Ansonsten konnte man verschiedentlich das als typisches Jazzinstrument geltende Saxophon erleben. Patrick Stadler kam auf dem Sopran und Tenor bei Clemens Gadenstätters Komposition „Sad Songs“ rhythmisch und klanglich dem Avantgarde-Jazz nahe. Marcus Weiss vom „Trio Accanto“, bei dem Helmut Lachenmanns japanische Ehefrau Yukiko Sugawara am Klavier sitzt, intonierte in Aureliano Cattaneos „Blut“ gedämpft Afro-Amerikanisches. 2010 war der 1949 in New York geborene New-Jazz-Drummer David Moss in Donaueschingen bereits vokal aktiv (bei der monumentalen Orchesterkomposition „Radiographie d’un Roman“ des slowenisch-französischen Posaunisten Vinko Globokar), in diesem Jahr engagierte sich der gewaltige belcanto-Verweigerer beim Eröffnungskonzert in dem auf Syrien bezogenenen Opus „schienen wie Wellen die in lange Auge (Saf Haki/Wörter in die Luft)“ von Helmut Oehring.

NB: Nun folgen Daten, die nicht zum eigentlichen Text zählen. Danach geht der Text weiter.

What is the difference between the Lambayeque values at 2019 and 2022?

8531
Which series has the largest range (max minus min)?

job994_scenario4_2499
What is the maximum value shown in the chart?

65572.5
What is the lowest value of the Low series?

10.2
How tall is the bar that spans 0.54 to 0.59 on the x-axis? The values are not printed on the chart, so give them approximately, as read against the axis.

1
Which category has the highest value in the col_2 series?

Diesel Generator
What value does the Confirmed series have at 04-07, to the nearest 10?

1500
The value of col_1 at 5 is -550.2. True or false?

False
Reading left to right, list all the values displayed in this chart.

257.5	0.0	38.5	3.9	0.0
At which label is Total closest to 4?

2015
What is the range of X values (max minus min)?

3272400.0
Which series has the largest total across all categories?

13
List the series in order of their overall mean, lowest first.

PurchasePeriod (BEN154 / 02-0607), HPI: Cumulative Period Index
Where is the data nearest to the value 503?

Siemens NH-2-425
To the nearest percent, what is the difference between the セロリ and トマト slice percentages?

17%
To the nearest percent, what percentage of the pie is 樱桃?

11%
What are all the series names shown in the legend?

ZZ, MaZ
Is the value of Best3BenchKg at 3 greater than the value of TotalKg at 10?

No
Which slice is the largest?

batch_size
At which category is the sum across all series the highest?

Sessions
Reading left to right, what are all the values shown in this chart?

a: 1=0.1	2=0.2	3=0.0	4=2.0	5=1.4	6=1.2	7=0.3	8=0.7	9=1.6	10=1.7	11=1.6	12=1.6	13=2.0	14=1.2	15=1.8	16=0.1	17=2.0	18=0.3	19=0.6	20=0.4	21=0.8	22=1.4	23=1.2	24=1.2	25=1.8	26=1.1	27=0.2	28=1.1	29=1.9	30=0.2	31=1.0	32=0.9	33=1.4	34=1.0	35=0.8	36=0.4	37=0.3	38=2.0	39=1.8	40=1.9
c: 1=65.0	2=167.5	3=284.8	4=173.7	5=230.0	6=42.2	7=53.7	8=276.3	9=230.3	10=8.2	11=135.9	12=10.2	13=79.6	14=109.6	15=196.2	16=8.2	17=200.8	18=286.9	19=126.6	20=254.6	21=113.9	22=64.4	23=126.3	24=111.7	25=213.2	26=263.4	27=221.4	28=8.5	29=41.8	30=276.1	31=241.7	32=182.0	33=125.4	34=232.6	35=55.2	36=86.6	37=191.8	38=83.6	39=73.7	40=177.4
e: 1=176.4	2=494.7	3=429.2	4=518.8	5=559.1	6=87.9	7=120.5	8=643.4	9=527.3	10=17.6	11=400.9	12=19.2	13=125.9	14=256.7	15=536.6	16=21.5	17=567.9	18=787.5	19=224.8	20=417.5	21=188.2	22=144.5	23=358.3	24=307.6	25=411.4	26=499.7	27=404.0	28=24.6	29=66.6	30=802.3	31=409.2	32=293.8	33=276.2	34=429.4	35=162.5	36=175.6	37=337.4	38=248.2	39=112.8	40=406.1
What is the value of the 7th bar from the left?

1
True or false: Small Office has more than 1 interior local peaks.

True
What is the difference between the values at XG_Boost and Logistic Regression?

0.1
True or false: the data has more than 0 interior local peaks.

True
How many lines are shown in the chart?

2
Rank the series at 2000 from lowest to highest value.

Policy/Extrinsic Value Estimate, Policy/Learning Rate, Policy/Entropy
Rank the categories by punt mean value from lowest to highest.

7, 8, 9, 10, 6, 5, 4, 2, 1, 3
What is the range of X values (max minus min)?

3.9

Zeitgenössische Musik und Jazz stellen längst kein Gegensatzpaar dar, die Grenzen sind fließend und verwischt. Man darf gespannt sein, welches Jazzprogramm Günther Huesmann für das Donaueschinger Festival des Jahres 2013 zusammenstellen wird. Vielleicht geht es dann mal wieder ohne mehr oder weniger penetrante Steckdosenmusik…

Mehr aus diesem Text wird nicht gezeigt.